Figure 1: FORTIFERRUM®+ absorbing mechanism in the M cells of the intestine by endocytosis. Liposomes are completely transported by the lymphatic system to the liver, where the ferric pyrophosphate is released by degradation of the liposome.
BIOAVAILABILITY OF FORTIFERRUM®+
It was performed a comparative study of the absorption and bioavailability of FORTIFERRUM®+ liposomal iron with other iron salts contained in other products marketed. The study showed that both absorption and bioavailability of ferric pyrophosphate of FORTIFERRUM®+ are notoriously higher than those presented by other iron compounds used in the comparison.
It was proved that FORTIFERRUM®+ absorption is between 2 to 4 times higher than for the other salts as free ferric pyrophosphate, ferrous sulfate or iron gluconate which confirms the stability and effectiveness of FORTIFERRUM®+ liposomal iron.
Vitamin C
To improve its effectiveness and compensate iron deficiencies in an optimal way, FORTIFERRUM®+ formula contains also vitamin C which is the most potent iron absorption enhancer. Vitamin C has the ability to reduce the iron in order to prevent the reaction with other compounds forming insoluble salts whose absorption is greatly reduced.

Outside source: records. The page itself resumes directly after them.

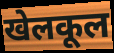
खेलकूल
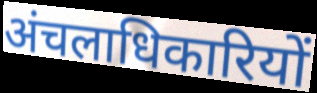
अंचलाधिकारियों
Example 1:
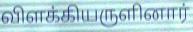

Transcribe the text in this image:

விளக்கியருளினார்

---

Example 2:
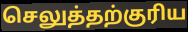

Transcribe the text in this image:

செலுத்தற்குரிய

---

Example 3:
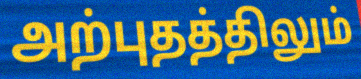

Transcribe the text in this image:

அற்புதத்திலும்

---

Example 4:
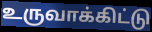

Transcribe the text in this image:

உருவாக்கிட்டு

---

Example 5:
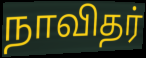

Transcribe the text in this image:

நாவிதர்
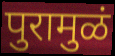
पुरामुळं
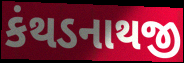
કંથડનાથજી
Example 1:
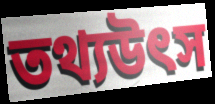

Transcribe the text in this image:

তথ্যউৎস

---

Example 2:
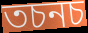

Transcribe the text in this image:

তচনচ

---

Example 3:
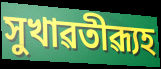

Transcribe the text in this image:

সুখাৱতীৱ্যূহ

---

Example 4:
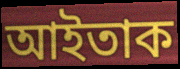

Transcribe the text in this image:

আইতাক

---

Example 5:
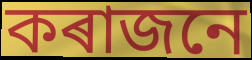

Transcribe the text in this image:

কৰাজনে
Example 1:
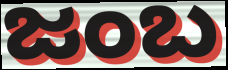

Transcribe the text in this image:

ಜಂಬ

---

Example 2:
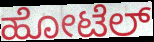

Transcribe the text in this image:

ಹೋಟೆಲ್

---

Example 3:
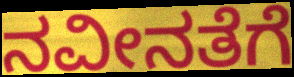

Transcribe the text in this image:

ನವೀನತೆಗೆ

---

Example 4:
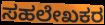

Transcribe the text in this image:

ಸಹಲೇಖಕರ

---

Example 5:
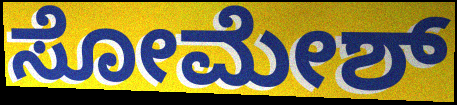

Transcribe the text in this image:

ಸೋಮೇಶ್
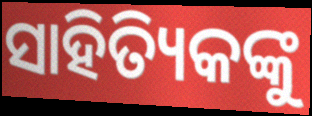
ସାହିତ୍ୟିକଙ୍କୁ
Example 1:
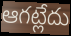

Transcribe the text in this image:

ఆగట్లేదు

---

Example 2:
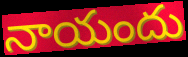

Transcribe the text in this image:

నాయందు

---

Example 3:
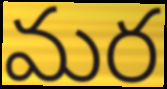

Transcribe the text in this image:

మర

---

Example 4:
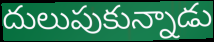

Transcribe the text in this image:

దులుపుకున్నాడు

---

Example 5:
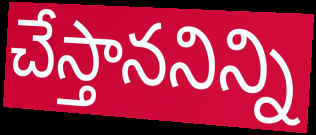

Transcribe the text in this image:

చేస్తాననిన్ని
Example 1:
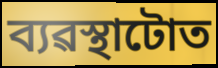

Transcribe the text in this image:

ব্যৱস্থাটোত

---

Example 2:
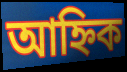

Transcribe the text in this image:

আহ্নিক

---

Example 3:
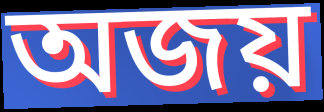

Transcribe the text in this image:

অজয়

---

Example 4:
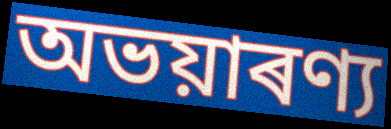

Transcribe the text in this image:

অভয়াৰণ্য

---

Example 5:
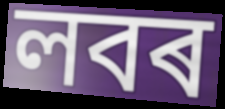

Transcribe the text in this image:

লবৰ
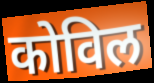
कोविल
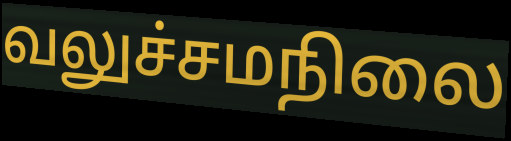
வலுச்சமநிலை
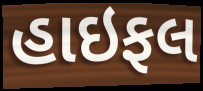
હાઇફલ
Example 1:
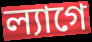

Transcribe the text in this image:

ল্যাগে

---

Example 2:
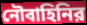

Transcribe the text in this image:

নৌবাহিনির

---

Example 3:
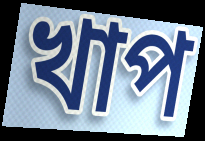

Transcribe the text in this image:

খাপ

The significant increase in iron bioavailability caused by vitamin C is maintained even in the presence of inhibitors such as phytates, tannins or calcium and also in the presence of the characteristic alkaline pH of the intestine where the absorption of iron takes place. Vitamin C contained in FORTIFERRUM®+ not only enhances the absorption of liposomal iron, but also enhances the absorption of iron ingested with the diet. Moreover, vitamin C has other beneficial properties that improve the hematologic status since it facilitates the mobilization of iron deposits and active enzymes capable of converting folate to its active form protecting erythrocytes against oxidative damage.